The president saw that text in a whole different light. And here he was moments ago.
(BEGIN VIDEO CLIP)
DONALD TRUMP, PRESIDENT OF THE UNITED STATES: The text message that I saw from Ambassador Sondland, who is highly respect, was, there's no quid pro quo. He said that. He said, by the way -- it almost sounded like, in general. He said, by the way, there's no quid pro quo. And there isn't.
(END VIDEO CLIP)
BALDWIN: We will get all into those text messages in just a second.
But to other developments just today. The Intel Community's inspector general is speaking to House committees in a closed session. The former diplomat caught in the middle of Trump pressuring Ukraine to investigate Joe Biden testified that he found the allegations against the former vice president had, quote, unquote, "no credibility" and that he found Biden to be a man of integrity.
We're also learning that President Trump raised this issue of investigating not only Joe Biden but Elizabeth Warren with the Chinese president back in June.
And Trump reportedly booted the American ambassador to Ukraine because she blocked efforts on Ukraine doing a Biden investigation.

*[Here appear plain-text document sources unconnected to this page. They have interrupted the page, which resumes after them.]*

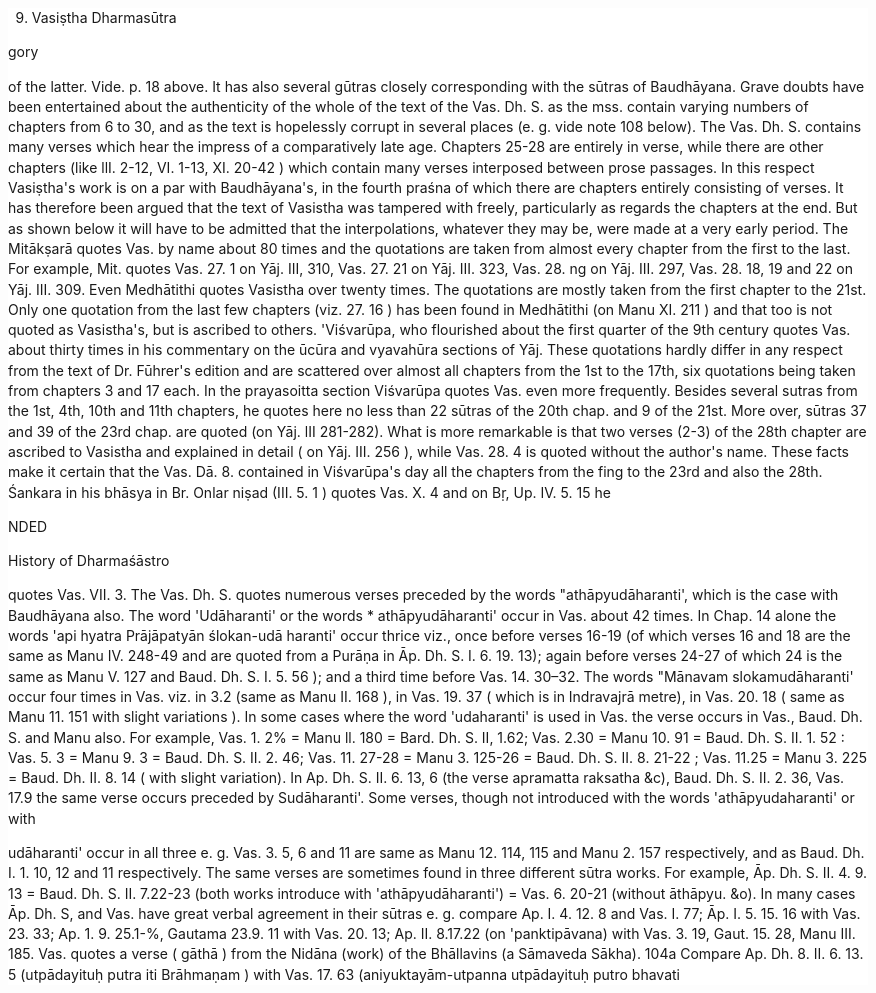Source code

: 9. Vasiṣtha Dharmasūtra 

gory 

of the latter. Vide. p. 18 above. It has also several gūtras closely corresponding with the sūtras of Baudhāyana. Grave doubts have been entertained about the authenticity of the whole of the text of the Vas. Dh. S. as the mss. contain varying numbers of chapters from 6 to 30, and as the text is hopelessly corrupt in several places (e. g. vide note 108 below). The Vas. Dh. S. contains many verses which hear the impress of a comparatively late age. Chapters 25-28 are entirely in verse, while there are other chapters (like llI. 2-12, VI. 1-13, XI. 20-42 ) which contain many verses interposed between prose passages. In this respect Vasiṣtha's work is on a par with Baudhāyana's, in the fourth praśna of which there are chapters entirely consisting of verses. It has therefore been argued that the text of Vasistha was tampered with freely, particularly as regards the chapters at the end. But as shown below it will have to be admitted that the interpolations, whatever they may be, were made at a very early period. The Mitākṣarā quotes Vas. by name about 80 times and the quotations are taken from almost every chapter from the first to the last. For example, Mit. quotes Vas. 27. 1 on Yāj. III, 310, Vas. 27. 21 on Yāj. III. 323, Vas. 28. ng on Yāj. III. 297, Vas. 28. 18, 19 and 22 on Yāj. III. 309. Even Medhātithi quotes Vasistha over twenty times. The quotations are mostly taken from the first chapter to the 21st. Only one quotation from the last few chapters (viz. 27. 16 ) has been found in Medhātithi (on Manu XI. 211 ) and that too is not quoted as Vasistha's, but is ascribed to others. 'Viśvarūpa, who flourished about the first quarter of the 9th century quotes Vas. about thirty times in his commentary on the ūcūra and vyavahūra sections of Yāj. These quotations hardly differ in any respect from the text of Dr. Fūhrer's edition and are scattered over almost all chapters from the 1st to the 17th, six quotations being taken from chapters 3 and 17 each. In the prayasoitta section Viśvarūpa quotes Vas. even more frequently. Besides several sutras from the 1st, 4th, 10th and 11th chapters, he quotes here no less than 22 sūtras of the 20th chap. and 9 of the 21st. More over, sūtras 37 and 39 of the 23rd chap. are quoted (on Yāj. lII 281-282). What is more remarkable is that two verses (2-3) of the 28th chapter are ascribed to Vasistha and explained in detail ( on Yāj. III. 256 ), while Vas. 28. 4 is quoted without the author's name. These facts make it certain that the Vas. Dā. 8. contained in Viśvarūpa's day all the chapters from the fing to the 23rd and also the 28th. Śankara in his bhāsya in Br. Onlar niṣad (III. 5. 1 ) quotes Vas. X. 4 and on Bṛ, Up. IV. 5. 15 he 

NDED 

History of Dharmaśāstro 

quotes Vas. VII. 3. The Vas. Dh. S. quotes numerous verses preceded by the words "athāpyudāharanti', which is the case with Baudhāyana also. The word 'Udāharanti' or the words * athāpyudāharanti' occur in Vas. about 42 times. In Chap. 14 alone the words 'api hyatra Prājāpatyān ślokan-udā haranti' occur thrice viz., once before verses 16-19 (of which verses 16 and 18 are the same as Manu IV. 248-49 and are quoted from a Purāṇa in Āp. Dh. S. I. 6. 19. 13); again before verses 24-27 of which 24 is the same as Manu V. 127 and Baud. Dh. S. I. 5. 56 ); and a third time before Vas. 14. 30–32. The words "Mānavam slokamudāharanti' occur four times in Vas. viz. in 3.2 (same as Manu II. 168 ), in Vas. 19. 37 ( which is in Indravajrā metre), in Vas. 20. 18 ( same as Manu 11. 151 with slight variations ). In some cases where the word 'udaharanti' is used in Vas. the verse occurs in Vas., Baud. Dh. S. and Manu also. For example, Vas. 1. 2% = Manu ll. 180 = Bard. Dh. S. II, 1.62; Vas. 2.30 = Manu 10. 91 = Baud. Dh. S. II. 1. 52 : Vas. 5. 3 = Manu 9. 3 = Baud. Dh. S. II. 2. 46; Vas. 11. 27-28 = Manu 3. 125-26 = Baud. Dh. S. II. 8. 21-22 ; Vas. 11.25 = Manu 3. 225 = Baud. Dh. II. 8. 14 ( with slight variation). In Ap. Dh. S. II. 6. 13, 6 (the verse apramatta raksatha &c), Baud. Dh. S. II. 2. 36, Vas. 17.9 the same verse occurs preceded by Sudāharanti'. Some verses, though not introduced with the words 'athāpyudaharanti' or with 

udāharanti' occur in all three e. g. Vas. 3. 5, 6 and 11 are same as Manu 12. 114, 115 and Manu 2. 157 respectively, and as Baud. Dh. I. 1. 10, 12 and 11 respectively. The same verses are sometimes found in three different sūtra works. For example, Āp. Dh. S. II. 4. 9. 13 = Baud. Dh. S. II. 7.22-23 (both works introduce with 'athāpyudāharanti') = Vas. 6. 20-21 (without āthāpyu. &o). In many cases Āp. Dh. S, and Vas. have great verbal agreement in their sūtras e. g. compare Ap. I. 4. 12. 8 and Vas. I. 77; Āp. I. 5. 15. 16 with Vas. 23. 33; Ap. 1. 9. 25.1-%, Gautama 23.9. 11 with Vas. 20. 13; Ap. II. 8.17.22 (on 'panktipāvana) with Vas. 3. 19, Gaut. 15. 28, Manu III. 185. Vas. quotes a verse ( gāthā ) from the Nidāna (work) of the Bhāllavins (a Sāmaveda Sākha). 104a Compare Ap. Dh. 8. II. 6. 13. 5 (utpādayituḥ putra iti Brāhmaṇam ) with Vas. 17. 63 (aniyuktayām-utpanna utpādayituḥ putro bhavati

Trump's son-in-law, Jared Kushner, is one of the officials focused on the president's impeachment strategy from the White House.
And finally, the president is daring the Democrats, daring Speaker Nancy Pelosi on this impeachment vote.
Let's start the hour. Let's focus on veteran diplomat caught up in all of this, Kurt Volker. He quit his job as special envoy to Ukraine in the wake of the controversy and yesterday testified before three House committees. And so we now know some of what he told these lawmakers behind closed doors.
CNN Politics congressional reporter, Lauren Fox, is on Capitol Hill for us.
Volker testified that he gave a warning, specifically to the president's personal attorney, Rudy Giuliani. What did he say?
FOX: Well, we have his opening statement now, Brooke. And what we are learning is that essentially he argued against any of this information on the Bidens, saying that it probably was not credible.
But we also know that the administration had a negative view of Ukraine and that's what he was working against.